Greetings once again loyal leaders. Capt. Fletch here with another riveting edition of the Leadership Toolbox! Last month, we discussed the power of “resource-leveling” a project schedule into manageable pieces and better understanding our available assets. This month, I examine a more personal aspect of leadership: pride.

In most leadership circles, we generally avoid the word pride — as if to even say it would invoke the expected downfall to come. It begs the question, is it ever okay to be proud as a leader? I believe the answer is yes. After all, if we exhibit quality leadership, earn the respect of our teams, work hard, and accomplish our goals and milestones, at some point we should be able to celebrate and feel good about ourselves as leaders. The old school of thought says you can celebrate and be proud when you retire. To me, pride comes down to how, and when, you exemplify it.

For instance, this summer I took on the daunting task of acting as the state chairman for Nevada American Legion Baseball. As a head baseball coach at a local high school, my team participated in Legion Baseball last summer. At the conclusion of the summer, I felt the league was not as organized or well run as it should have been. Naturally, being a veteran, I saw a problem and decided — as trained — to find a solution.

I went to the state American Legion leadership and inquired about the position. They were all too happy to have someone willing to take on the task. There I was, preparing to take on a task and I really had no idea what it entailed, but I was excited nonetheless. I had no continuity book to scour, so I was flying the plane as I built it.

I began by gathering interest and holding initial meetings last November. I held several meetings throughout the winter months and began building the league framework, mapping out dates, trying to nail down costs, and ensure commitment from coaches. The last of these proved most difficult, as most coaches cannot predict how many players they would have available for summer at the conclusion of the spring season. Somehow, we made it through all of that and finally arrived at the opening week of summer season. League play began and aside from a supply chain issue with baseballs —  another fun topic of discussion for a different day — everything went smoothly.

My framework for the league built on a cornerstone of majority rule for decisions on any issues arising within the league. We had several such decisions that, while not appeasing everyone, concluded fairly. Understand that, in leadership, not every decision pleases everyone. However, people respect you for at least having a decision-making framework and sticking to it.

Understand that, in leadership, not every decision pleases everyone. However, people respect you for at least having a decision-making framework and sticking to it.

We survived these speed bumps and eventually made it to the state tournaments for our three age divisions: 19 and under, 17 and under, and 15 and under. I handed out the newly crafted perennial trophy for each division that would rotate to the winning school each year. Finally, I began the process of completing the paperwork and logistics to get our 19 and under team to the regional tournament for the western region. American Legion baseball is 98 years old this year. Each year the organization hosts one of the oldest amateur baseball events in American history, the American Legion World Series in Cary, North Carolina. To get there, a team must win a state tournament, a regional tournament and, finally, the world series event. Fun fact: Over half of all professional baseball players are alumni of American Legion Baseball.

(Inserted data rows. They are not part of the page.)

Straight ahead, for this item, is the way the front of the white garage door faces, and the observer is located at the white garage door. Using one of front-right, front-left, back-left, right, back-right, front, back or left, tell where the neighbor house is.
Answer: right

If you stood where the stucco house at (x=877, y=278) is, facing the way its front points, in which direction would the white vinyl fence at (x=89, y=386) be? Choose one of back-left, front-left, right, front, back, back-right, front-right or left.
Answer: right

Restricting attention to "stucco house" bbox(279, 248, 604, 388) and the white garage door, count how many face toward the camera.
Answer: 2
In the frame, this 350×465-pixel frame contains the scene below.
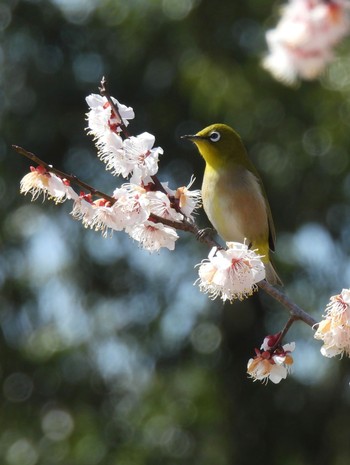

Where am I going with all of these fun facts and stories about my summer? As I neared the end of my treadmill session two days ago, I found myself feeling a sentiment my father had taught me was the downfall of many good men: pride. I was in a hotel gym in Fairfield, California, preparing to watch the team representing my state participate in the regional tournament. I reflected on all of the twists and turns to arrive at this moment and I decided to allow myself to feel proud of these achievements. We doubled our participation in the league, had a very competitive playoff that produced a high caliber state champion. We ultimately re-established an important league to teach our youth about leadership and help them connect with veterans.

To me, pride is all about how and when you express it. Do you display your pride publicly or privately? Is your pride always on display? Or is it reserved for special moments and milestones? Do you include or thank others in your celebration? Or is it all about you? The truth is, pride is a scale that must be properly balanced. Too much, and people consider you self-centered. Too little, and you give the impression of a leader who does not value the organization’s efforts and accomplishments. That can damage morale. Pride, as an element of leadership, requires continuous self-reflection. Think about the things your team has accomplished and your role in those accomplishments. Ask yourself, Is our pride balanced? The answer is a delicate, yet powerful, tool that could drastically alter the outlook of your team.